Reply:OH goodness the drama! Try doing what your MIL wants for heavans sake. I mean its her Son's wedding to .. not all about you! stop your crying already you should be glad she wants to be apart of your life at all!





Sorry can't count you out. your marrying into this hence it is your problem. Just you wait until you have children. LOL


Yes nicegirl is my name... being nice is my game! LOL
Reply:No offense, Pgybnks, but maybe your future MIL is feeling like you're acting like a controlling Bridezilla. I never will understand why people get so bent out of shape about the dress the mother of the groom wants to wear to the wedding. Obviously she's older than you by a good bit- I doubt anyone will accidentally mistake her for the bride if she wears a white dress. And what's wrong with wanting a strapless dress? Is there some sort of age cap for a woman to want to feel sexy at a formal event? She may be older but she's still a woman and wants to look and feel beautiful at her son's wedding.


As for the flower you picked for her, why wasn't she allowed to pick her own flower?
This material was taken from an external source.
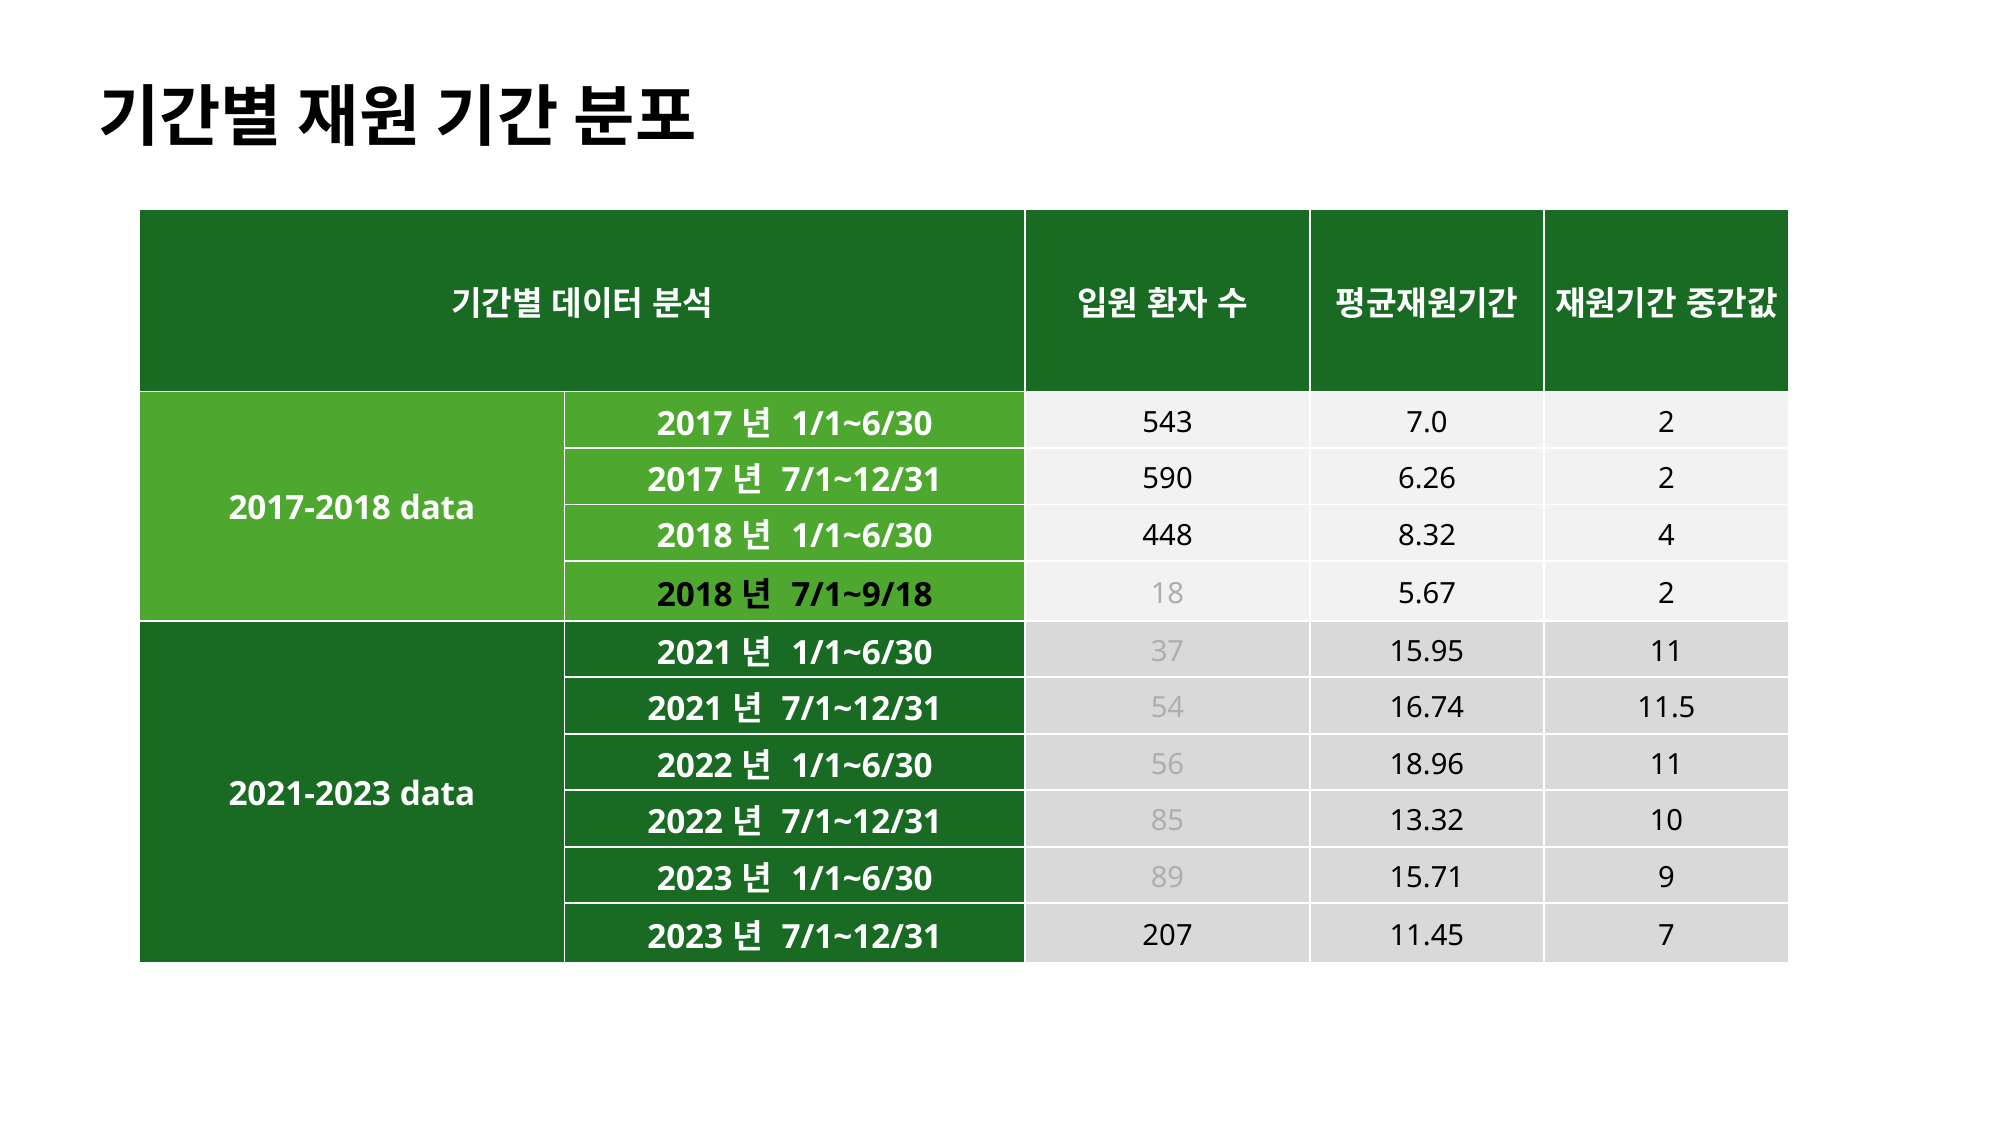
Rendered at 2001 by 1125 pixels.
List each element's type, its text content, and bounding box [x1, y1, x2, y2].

She's the one who has to wear it. I don't understand why so many brides feel like just because it's "their" day, everyone must bow to their will and wear stuff they think is ugly just because the BRIDE likes it. If someone made me wear a flower I didn't like, I wouldn't wear it either.


OK, now about the lingerie shower- why didn't the groom's grandma get invited? So it might be a little racy- it's sort of age-ist to only invite women under a certain age to avoid offending anyone, isn't it? My grandma, may she rest, was 88 when she died and she STILL would have gotten a kick out of watching me unwrap lingerie from everyone. Getting older doesn't make you less of a woman, you know.


And as for not being invited to pick out the dress- I assume you had your mom and your MOH and bridesmaids there on the shopping trip. Maybe your future MIL just felt left out. Does she have any daughters? If not, maybe she was looking forward to this as her one big chance to help pick out a wedding dress. Some women are really into all that. I'm not, personally, but lots of women really are into it. I mean, she is going to be your mother-in-law. The word "mother" is in the title- you really do need to include her more in your life now. Otherwise you're in for a bumpy road ahead. Just wait until you have kids.


My major point here is, you need to quit worrying about "focusing on what's important"- what is more important than bringing two families together in law and love? Certainly not flowers or lingerie or strapless dresses or any of that stuff. Your wedding lasts exactly one day, and then you are in a marriage. With that marriage comes his family, and if you want to have a happy life you need to make sure that you and the in-laws stay on good terms. This may mean having to humour your MIL from time to time, but you may just have to suck it up.